• **JOB A**:
Answer these questions using the passage about the fireworks documentary.
(i) In what month and year did production begin?
(ii) Which organization has endorsed the film?
(iii) When the writer mentions Passfire, what are they sometimes asked?
• **JOB B**:
Extend the passage about the fireworks documentary from where it stops.

• **DOCUMENT TEXT**:
We just started production in October, 2012, and we have already picked up an endorsement from the National Fireworks Association (NFA) and signed on two fireworks industry veterans, John Werner, President of the NFA, and Harry Gilliam, President of Skylighter Fireworks, as executive producers. We have an expanding Facebook page chronicling the film’s progress and we will be reaching out on Kickstarter next month to raise money.

From fireworks enthusiasts-interviewees and fans-the excitement is palpable and it feels great to be working on a project that so many people are getting behind; I mean who doesn’t love fireworks? Looking back it seems like an obvious subject for a film, but choosing it wasn’t easy.

Weekly fireworks display on
Orange Island, Changsha, China

The first issue was genre and funding. For better or worse, in today’s documentary film environment, most filmmakers find themselves thinking in terms of social issues. In fact, the documentary genre has become so synonymous with them, that when I mention Passfire I sometimes get asked what deep, dark secret of the pyrotechnics world we are trying to expose.

• **DATA RECORDS**:
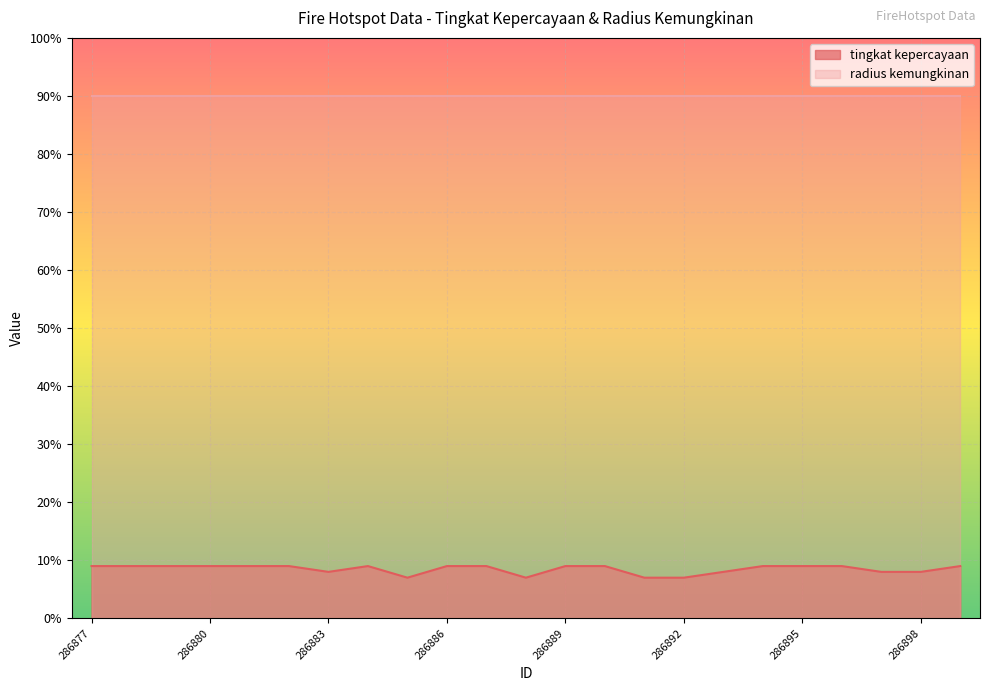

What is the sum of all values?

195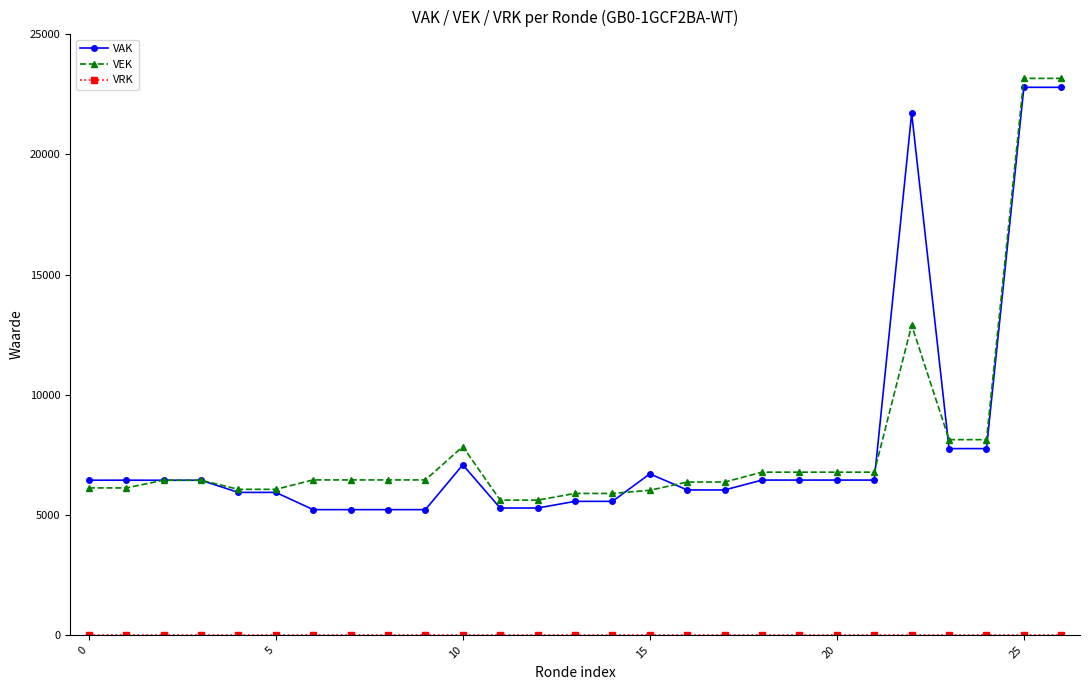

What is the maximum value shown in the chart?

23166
---
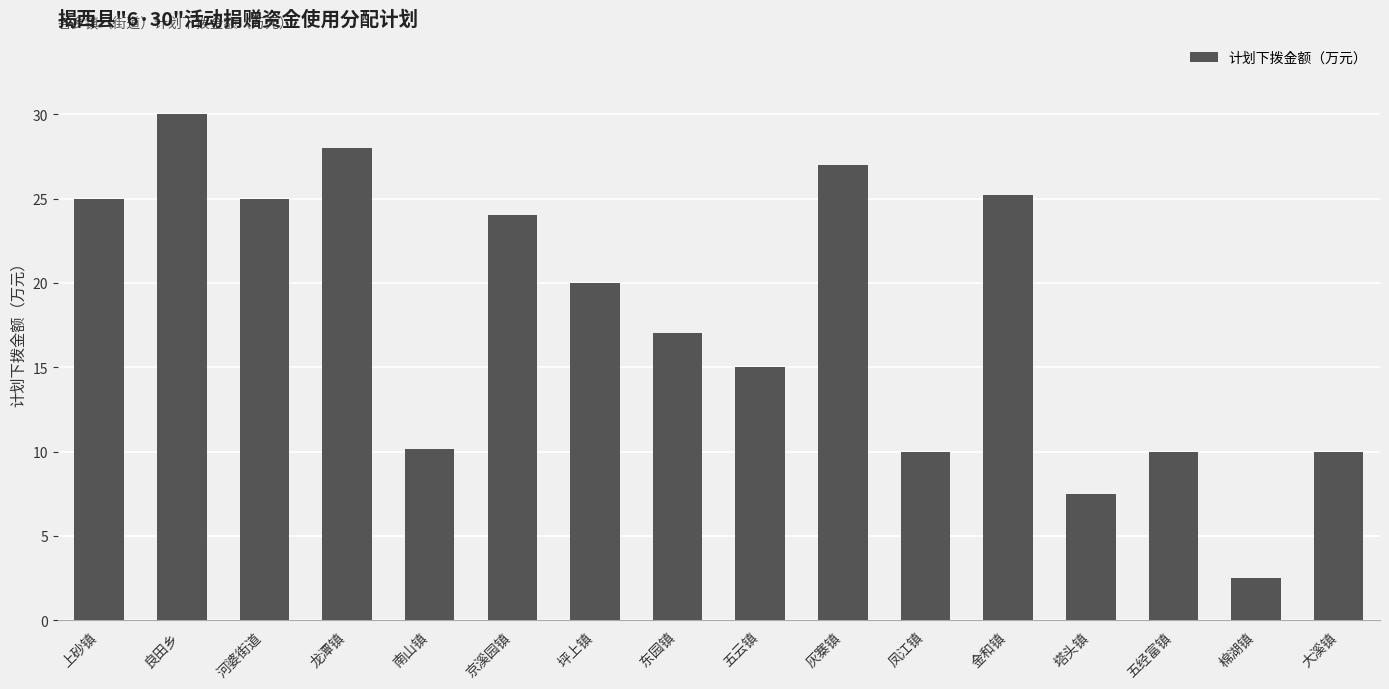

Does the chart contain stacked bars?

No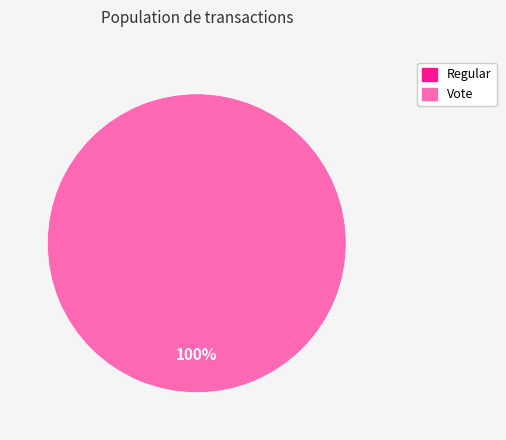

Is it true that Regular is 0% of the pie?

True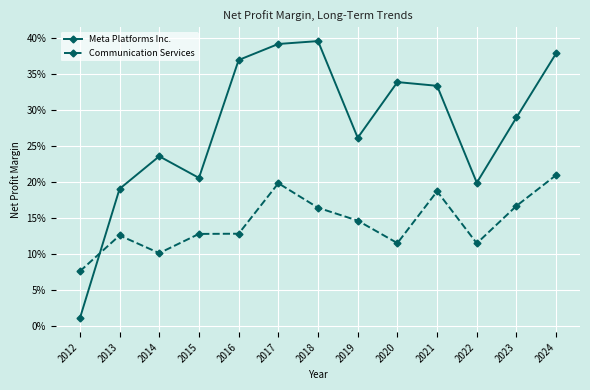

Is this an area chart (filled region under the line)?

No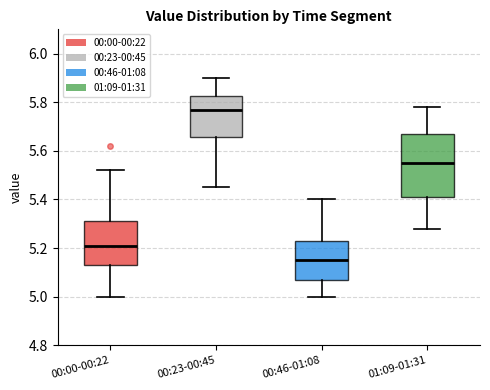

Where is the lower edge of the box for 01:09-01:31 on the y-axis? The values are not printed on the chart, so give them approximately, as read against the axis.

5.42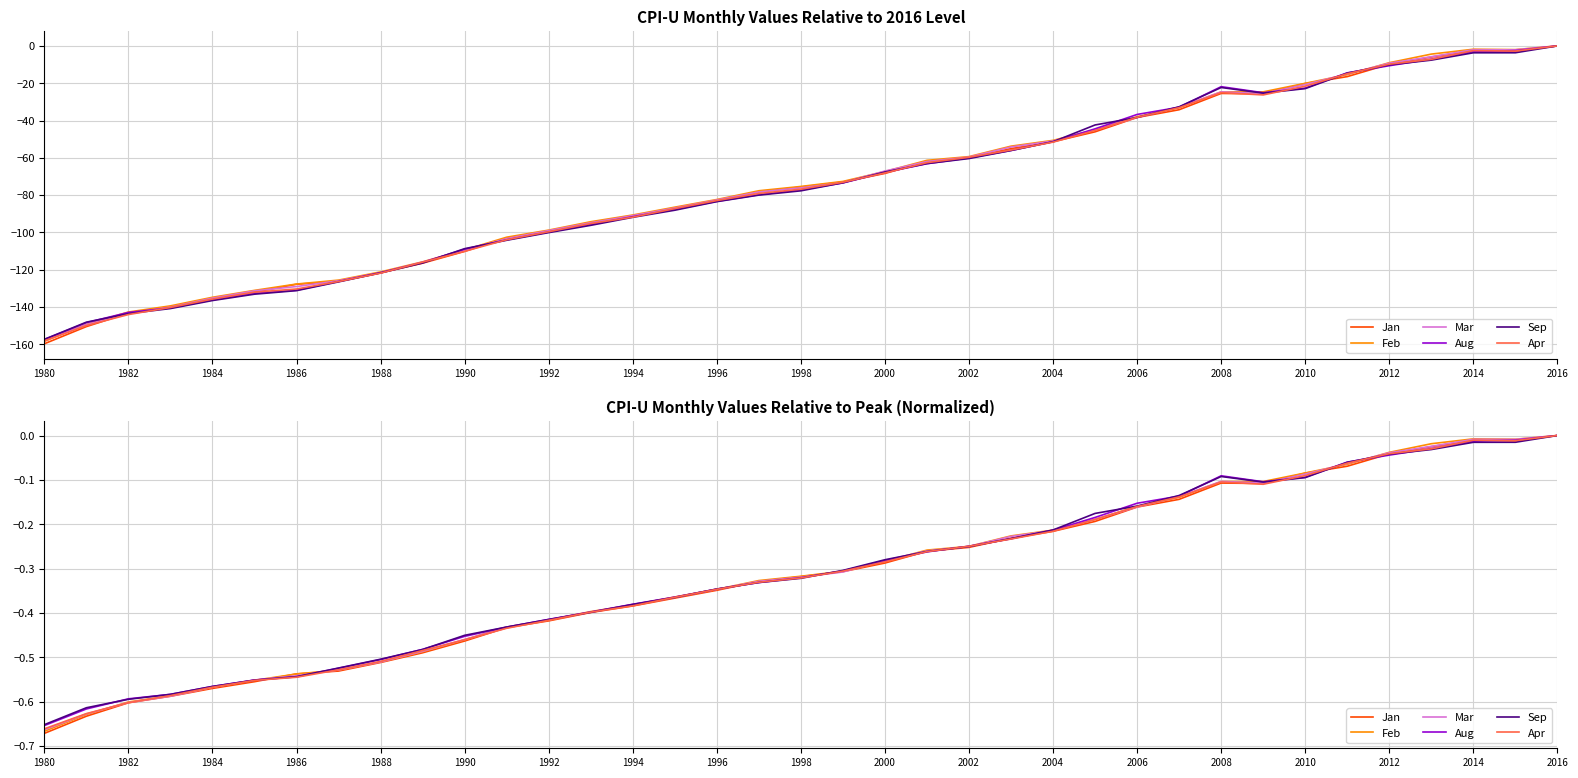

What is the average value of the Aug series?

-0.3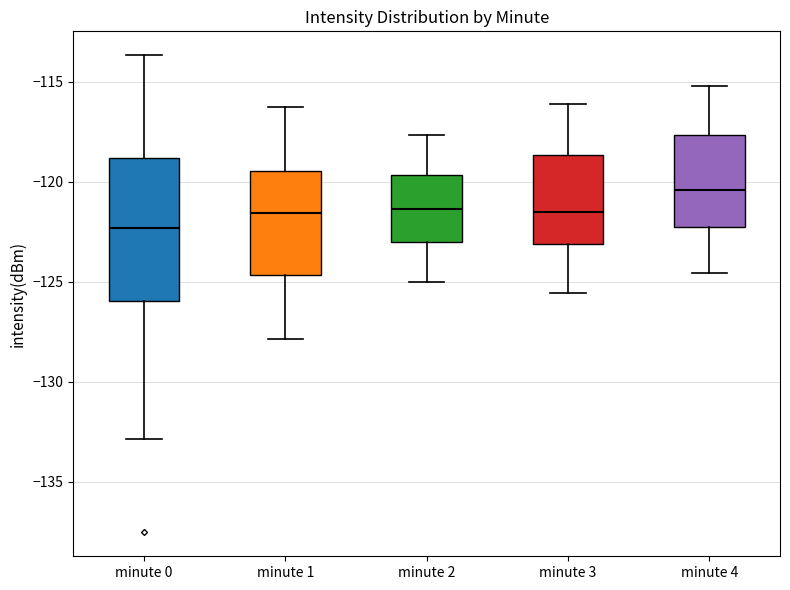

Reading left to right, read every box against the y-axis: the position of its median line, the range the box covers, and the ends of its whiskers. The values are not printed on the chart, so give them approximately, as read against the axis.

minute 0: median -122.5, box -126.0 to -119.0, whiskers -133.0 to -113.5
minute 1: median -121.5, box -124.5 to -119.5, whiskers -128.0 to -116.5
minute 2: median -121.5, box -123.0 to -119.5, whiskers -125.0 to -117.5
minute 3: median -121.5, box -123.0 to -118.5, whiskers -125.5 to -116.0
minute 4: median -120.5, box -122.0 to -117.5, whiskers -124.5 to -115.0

• **EXERCISE RESPONSE A**:
(i) October, 2012
(ii) The National Fireworks Association (NFA)
(iii) What deep, dark secret of the pyrotechnics world they are trying to expose

• **EXERCISE RESPONSE B**:
The answer is none. We aren’t doing this as a social issue. That’s right, we aren’t going to be talking about some hidden problem that would shatter your happy childhood memories of fireworks if you ever found out about it. Everyone knows fireworks carry a certain level of risk, but so do sky diving and mountain climbing. Yes accidents can happen, but pyrotechnicians work methodically to minimize them in order to bring us something so beautiful that it can literally bring tears to our eyes.

That’s one reason we love this topic, it’s celebratory rather than activist-but that does make fundraising harder; many organizations that fund films tend to focus on social issues. So in choosing Passfire, we have made a decision that could potentially affect our funding options, and funding, as every filmmaker knows, is what it’s really all about.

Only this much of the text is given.